Apple Stock Lower As China Officials Order Lockdown Around Key iPhone Factory

Apple (AAPL) shares moved lower again Wednesday after officials in China ordered a seven-day lockdown around a key iPhone factory amid an ongoing Covid outbreak that could snarl production heading into the crucial holiday season.

City officials in Zhengzhou ordered the lockdown, which will last until November 9, in and around the 200,000-person factory run by Taiwan's Foxconn, a key Apple assembler responsible for around 70% of the tech giant's iPhone shipments. Data suggests infections in the city have tripled this week, to around 360 cases, prompting the strict lockdown response that echoe's Beijing's 'zero Covid' policies.

Foxconn said it would keep the plant operating as part of a 'closed loop' strategy -- where workers remain on premises until the lockdown order expires -- but may struggle to maintain production levels as workers left the compound earlier this week in advance of the lockdown orders. 

Reuters reported Monday that November production in Zhengzhou could fall by as much as 30%, but added the Foxconn was working on plans for a boost in output at its Shenzen-based factory to mitigate the slump now underway.

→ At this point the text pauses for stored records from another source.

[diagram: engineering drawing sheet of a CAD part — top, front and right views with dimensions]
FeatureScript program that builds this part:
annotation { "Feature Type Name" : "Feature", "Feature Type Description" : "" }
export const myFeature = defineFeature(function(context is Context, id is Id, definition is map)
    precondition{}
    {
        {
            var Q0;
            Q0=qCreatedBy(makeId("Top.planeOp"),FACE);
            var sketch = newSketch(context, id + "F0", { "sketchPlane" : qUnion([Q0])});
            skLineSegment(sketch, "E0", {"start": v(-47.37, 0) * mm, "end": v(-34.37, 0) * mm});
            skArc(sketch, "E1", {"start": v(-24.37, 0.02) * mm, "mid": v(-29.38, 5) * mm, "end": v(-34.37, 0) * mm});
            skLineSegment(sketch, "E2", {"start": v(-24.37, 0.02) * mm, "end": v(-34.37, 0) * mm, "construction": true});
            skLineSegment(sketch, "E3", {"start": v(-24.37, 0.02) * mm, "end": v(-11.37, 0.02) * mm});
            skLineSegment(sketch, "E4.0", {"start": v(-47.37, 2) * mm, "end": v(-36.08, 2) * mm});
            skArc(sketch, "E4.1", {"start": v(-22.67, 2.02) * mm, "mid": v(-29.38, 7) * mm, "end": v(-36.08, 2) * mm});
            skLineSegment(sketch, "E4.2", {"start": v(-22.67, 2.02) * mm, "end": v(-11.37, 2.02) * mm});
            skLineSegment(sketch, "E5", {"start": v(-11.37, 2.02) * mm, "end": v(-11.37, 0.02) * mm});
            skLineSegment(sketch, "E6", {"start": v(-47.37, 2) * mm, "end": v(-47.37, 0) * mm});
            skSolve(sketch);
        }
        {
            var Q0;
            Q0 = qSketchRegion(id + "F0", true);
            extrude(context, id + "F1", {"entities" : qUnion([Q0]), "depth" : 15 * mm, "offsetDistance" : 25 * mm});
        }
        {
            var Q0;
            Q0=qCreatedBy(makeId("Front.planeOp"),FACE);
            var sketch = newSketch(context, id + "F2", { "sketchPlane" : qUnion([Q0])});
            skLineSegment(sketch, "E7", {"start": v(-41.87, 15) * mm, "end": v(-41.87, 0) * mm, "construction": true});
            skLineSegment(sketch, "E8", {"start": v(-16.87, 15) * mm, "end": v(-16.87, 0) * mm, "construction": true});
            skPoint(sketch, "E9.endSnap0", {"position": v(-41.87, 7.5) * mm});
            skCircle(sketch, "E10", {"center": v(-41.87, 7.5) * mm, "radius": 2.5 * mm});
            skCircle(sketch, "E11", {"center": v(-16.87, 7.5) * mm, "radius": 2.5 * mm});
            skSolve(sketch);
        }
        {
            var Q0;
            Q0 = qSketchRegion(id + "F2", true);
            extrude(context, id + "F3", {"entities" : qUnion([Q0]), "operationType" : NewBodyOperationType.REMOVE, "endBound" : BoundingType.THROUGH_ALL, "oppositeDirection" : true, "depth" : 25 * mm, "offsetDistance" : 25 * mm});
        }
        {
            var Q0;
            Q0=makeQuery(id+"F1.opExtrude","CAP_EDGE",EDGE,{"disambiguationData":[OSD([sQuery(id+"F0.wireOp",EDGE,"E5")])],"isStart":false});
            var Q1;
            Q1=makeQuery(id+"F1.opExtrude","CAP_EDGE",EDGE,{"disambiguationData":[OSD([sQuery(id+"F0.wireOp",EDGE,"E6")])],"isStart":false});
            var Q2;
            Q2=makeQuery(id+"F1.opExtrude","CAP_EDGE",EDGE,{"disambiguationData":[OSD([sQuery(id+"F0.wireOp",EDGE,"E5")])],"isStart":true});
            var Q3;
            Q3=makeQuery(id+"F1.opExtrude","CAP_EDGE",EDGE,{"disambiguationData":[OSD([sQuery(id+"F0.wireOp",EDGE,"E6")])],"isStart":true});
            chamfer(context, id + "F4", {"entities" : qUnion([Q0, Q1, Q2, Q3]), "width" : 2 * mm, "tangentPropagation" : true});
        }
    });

Apple shares were marked 0.84% lower in early Wednesday trading to change hands at $149.39 each. 

Apple CEO Tim Cook said last week that iPhone demand has remained healthy, but noted that supply constraints for both the 14 Pro and the 14 Pro Max continued to persist heading into the key holiday season.

Last week, Apple said iPhone revenues rose 9.6% from last year to $42.62 billion over the three months ending in September, missing the $43.2 billion Street forecast. Overall revenues, however, rose 2% from last year to an all-time high of $90.15 billion, helping Apple to a better-than-expected four quarter earnings tally of $1.29 per share.

"We did better than we anticipated, in spite of the fact that foreign exchange was a significant negative for us," CFO Luca Maestri said, noting that December quarter sales would suffer a a 10 percentage point year-on-year impact from the surging U.S. dollar.

The world's biggest tech company also said holiday quarter revenues would slow from September levels, citing in part a 10 percentage point year-on-year impact from the surging U.S. dollar, which is trading near 20-year highs against its global peers.